Answer these questions from the DataStage 8.5 page below:
(a) How much faster than version 8.1 are many tasks in DataStage 8.5?
(b) What three things can DataStage 8.5 do with XML schema files?
(c) What does looping inside a Transformer let you output?

▸ TEXT EXTRACT:
--- Begin ---
DEV'S DATASTAGE TUTORIAL,GUIDES,TRAINING AND ONLINE HELP 4 U. UNIX, ETL, DATABASE RELATED SOLUTIONS: IBM DataStage 8.5 New Features

DataStage 8.5 Features

This is a list of the ten best things in Datastage 8.5. Most of these are improvements in DataStage Parallel Jobs only while a couple of them will help Server Job customers as well.

1. Faster Performanace then Older Version

Faster, faster, faster. A lot of tasks in DataStage 8.5 are at least 40% faster than 8.1 such as starting DataStage, opening a job, running a Parallel job and runtime performance have all improved.

2. It' is now an XML ETL Tool

Previous versions of DataStage were mediocre at processing XML. DataStage 8.5 is a great XML processing tool. It can open, understand and store XML schema files. I did a longer post about just this pack in New Hierarchical Transformer makesDataStage great a XML Tool and if you have XML files without schemas you can follow a tip at the DataStage Real Time blog: The new XMLPack in 8.5….generating xsd’s….

The new XML read and transform stages are much better at reading large and complex XML files and processing them in parallel:

3. Transformer Looping

The best Transformer yet. The DataStage 8.5 parallel transformer is the best version yet thanks to new functions for looping inside a transformer and performing transformations across a grouping of records.

With looping inside a Transformer you can output multiple rows for each input row.

Transformer Remembering

DataStage 8.5 Transformer has Remembering and key change detection which is something that ETL experts have been manually coding into DataStage for years using some well known workarounds. A key change in a DataStage job involves a group of records with a shared key where you want to process that group as a type of array inside the overall recordset.

I am going to make a longer post about that later but there are two new cache objects inside a Transformer – SaveInputRecord() and GetSavedInputRecord(0 where you can save a record and retrieve it later on to compare two or more records inside a Transformer.
--- End ---
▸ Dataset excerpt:
--- Begin ---
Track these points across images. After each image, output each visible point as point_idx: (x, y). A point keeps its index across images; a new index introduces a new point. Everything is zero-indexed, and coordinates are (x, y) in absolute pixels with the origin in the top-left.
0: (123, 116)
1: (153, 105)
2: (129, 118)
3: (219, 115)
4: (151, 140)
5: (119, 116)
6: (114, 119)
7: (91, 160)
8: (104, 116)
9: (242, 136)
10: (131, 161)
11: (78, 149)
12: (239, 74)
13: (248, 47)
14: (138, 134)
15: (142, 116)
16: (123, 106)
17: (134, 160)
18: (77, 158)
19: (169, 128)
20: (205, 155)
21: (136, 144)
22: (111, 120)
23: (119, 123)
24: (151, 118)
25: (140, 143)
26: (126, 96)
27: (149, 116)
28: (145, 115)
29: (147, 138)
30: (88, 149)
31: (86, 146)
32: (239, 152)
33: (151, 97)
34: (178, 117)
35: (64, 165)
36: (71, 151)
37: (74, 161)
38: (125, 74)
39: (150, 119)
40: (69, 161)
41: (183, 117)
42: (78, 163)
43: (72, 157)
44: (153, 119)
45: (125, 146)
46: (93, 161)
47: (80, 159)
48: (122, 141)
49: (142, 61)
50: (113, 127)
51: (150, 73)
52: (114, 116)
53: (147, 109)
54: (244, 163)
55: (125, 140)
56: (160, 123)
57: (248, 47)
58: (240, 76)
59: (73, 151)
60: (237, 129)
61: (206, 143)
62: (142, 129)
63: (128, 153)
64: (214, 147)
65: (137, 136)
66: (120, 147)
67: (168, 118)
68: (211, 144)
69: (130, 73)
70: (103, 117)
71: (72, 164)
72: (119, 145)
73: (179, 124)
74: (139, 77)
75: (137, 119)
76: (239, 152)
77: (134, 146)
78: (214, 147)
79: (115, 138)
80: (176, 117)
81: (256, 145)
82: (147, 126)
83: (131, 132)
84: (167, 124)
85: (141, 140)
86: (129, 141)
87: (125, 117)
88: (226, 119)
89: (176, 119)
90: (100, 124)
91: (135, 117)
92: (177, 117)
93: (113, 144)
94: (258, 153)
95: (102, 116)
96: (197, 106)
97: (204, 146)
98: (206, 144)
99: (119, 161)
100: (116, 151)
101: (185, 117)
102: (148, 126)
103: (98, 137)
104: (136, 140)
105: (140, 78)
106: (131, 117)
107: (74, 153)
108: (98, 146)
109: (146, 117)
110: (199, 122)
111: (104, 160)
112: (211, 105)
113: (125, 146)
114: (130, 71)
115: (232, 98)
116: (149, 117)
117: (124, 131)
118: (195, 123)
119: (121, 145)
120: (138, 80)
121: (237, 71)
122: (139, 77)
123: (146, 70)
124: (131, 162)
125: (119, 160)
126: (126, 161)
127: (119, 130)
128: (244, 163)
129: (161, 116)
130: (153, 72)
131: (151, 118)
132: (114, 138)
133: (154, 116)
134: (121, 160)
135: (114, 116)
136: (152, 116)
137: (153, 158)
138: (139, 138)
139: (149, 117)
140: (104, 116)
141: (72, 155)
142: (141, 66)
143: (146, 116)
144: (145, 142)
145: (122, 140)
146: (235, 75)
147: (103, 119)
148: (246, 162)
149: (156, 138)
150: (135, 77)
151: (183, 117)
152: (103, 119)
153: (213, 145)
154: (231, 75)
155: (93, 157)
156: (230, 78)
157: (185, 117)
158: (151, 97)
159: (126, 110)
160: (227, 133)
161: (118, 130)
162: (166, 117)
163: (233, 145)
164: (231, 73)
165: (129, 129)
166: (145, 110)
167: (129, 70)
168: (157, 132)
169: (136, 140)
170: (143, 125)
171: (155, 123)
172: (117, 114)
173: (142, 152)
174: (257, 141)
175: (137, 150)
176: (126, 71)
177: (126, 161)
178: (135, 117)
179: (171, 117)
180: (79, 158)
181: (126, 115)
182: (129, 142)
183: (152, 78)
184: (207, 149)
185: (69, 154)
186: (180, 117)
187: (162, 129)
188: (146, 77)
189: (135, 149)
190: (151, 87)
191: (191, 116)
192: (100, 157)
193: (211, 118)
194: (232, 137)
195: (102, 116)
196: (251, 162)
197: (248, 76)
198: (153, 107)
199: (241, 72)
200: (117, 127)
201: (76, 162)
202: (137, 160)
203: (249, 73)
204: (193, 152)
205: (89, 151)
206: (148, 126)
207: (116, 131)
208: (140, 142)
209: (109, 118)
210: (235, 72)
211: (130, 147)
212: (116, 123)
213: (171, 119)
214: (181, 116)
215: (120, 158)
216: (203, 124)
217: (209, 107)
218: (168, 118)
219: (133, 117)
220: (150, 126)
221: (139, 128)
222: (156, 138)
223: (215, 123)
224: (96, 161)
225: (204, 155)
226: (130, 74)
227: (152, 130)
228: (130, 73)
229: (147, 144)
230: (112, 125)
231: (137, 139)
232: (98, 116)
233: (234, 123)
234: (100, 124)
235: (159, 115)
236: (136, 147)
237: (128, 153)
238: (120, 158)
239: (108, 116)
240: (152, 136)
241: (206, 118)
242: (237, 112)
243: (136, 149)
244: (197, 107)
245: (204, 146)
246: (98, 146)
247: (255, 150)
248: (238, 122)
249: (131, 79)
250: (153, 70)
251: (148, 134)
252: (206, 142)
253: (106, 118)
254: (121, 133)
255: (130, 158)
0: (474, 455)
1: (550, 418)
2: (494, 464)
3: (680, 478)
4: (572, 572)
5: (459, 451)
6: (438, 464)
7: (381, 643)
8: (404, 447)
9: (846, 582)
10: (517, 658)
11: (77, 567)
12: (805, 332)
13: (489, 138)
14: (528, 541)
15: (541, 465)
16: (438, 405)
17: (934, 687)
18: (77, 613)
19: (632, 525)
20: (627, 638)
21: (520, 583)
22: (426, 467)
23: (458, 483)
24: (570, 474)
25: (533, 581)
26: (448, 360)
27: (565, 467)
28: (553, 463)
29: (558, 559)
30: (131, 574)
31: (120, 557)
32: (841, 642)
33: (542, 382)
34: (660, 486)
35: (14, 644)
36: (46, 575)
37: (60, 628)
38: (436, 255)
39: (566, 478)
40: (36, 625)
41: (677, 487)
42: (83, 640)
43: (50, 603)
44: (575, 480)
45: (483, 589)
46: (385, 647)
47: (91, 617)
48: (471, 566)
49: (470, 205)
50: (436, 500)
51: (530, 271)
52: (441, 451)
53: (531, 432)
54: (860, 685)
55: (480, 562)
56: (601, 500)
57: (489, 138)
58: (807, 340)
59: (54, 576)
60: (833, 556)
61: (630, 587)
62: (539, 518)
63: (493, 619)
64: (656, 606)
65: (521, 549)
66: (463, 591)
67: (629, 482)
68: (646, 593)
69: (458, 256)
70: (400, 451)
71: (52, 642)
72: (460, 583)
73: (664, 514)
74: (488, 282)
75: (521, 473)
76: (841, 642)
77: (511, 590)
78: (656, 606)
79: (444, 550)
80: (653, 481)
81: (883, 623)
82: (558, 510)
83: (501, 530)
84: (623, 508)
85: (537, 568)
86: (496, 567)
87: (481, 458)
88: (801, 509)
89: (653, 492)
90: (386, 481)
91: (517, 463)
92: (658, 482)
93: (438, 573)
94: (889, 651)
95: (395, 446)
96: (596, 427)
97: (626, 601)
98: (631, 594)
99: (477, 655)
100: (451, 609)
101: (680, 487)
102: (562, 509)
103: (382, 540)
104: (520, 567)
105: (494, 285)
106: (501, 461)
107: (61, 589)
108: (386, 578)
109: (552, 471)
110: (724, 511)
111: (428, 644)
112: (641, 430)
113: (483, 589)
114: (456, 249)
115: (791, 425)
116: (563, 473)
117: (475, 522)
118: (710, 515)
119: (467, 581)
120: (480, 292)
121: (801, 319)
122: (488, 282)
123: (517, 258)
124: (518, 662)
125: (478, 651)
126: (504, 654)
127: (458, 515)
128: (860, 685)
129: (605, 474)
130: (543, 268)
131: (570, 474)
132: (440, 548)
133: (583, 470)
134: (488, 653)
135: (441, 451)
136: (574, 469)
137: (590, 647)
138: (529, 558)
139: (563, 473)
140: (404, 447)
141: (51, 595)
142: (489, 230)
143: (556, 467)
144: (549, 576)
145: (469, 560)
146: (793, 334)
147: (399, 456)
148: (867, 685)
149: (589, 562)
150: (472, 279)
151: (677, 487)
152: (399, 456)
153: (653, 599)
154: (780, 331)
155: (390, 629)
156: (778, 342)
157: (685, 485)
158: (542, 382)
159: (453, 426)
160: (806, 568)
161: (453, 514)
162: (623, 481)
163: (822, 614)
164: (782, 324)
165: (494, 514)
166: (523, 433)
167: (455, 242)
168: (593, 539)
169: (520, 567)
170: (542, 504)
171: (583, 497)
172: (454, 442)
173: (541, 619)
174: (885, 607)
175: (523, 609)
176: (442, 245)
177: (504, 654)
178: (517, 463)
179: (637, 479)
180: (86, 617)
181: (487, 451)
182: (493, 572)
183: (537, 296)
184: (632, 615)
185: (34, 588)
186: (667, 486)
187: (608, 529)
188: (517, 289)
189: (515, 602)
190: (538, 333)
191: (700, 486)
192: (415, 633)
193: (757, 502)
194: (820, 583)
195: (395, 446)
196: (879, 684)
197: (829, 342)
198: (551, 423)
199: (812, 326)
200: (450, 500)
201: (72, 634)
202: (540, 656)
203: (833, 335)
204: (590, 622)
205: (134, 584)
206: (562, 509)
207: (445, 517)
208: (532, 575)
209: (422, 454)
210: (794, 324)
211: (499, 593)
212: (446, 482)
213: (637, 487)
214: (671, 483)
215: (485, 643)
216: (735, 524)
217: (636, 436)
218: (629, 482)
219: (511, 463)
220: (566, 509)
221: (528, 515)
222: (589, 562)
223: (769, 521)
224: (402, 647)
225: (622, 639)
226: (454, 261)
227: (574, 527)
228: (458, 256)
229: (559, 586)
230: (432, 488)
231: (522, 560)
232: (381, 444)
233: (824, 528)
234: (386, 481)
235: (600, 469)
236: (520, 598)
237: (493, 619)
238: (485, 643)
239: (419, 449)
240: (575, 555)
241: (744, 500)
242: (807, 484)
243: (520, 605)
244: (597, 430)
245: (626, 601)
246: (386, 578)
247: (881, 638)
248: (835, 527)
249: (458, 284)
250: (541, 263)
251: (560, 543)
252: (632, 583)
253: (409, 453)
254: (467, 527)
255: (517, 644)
--- End ---
▸ ANSWER FOR THE TASK:
(a) At least 40% faster.
(b) It can open, understand and store them.
(c) Multiple rows for each input row.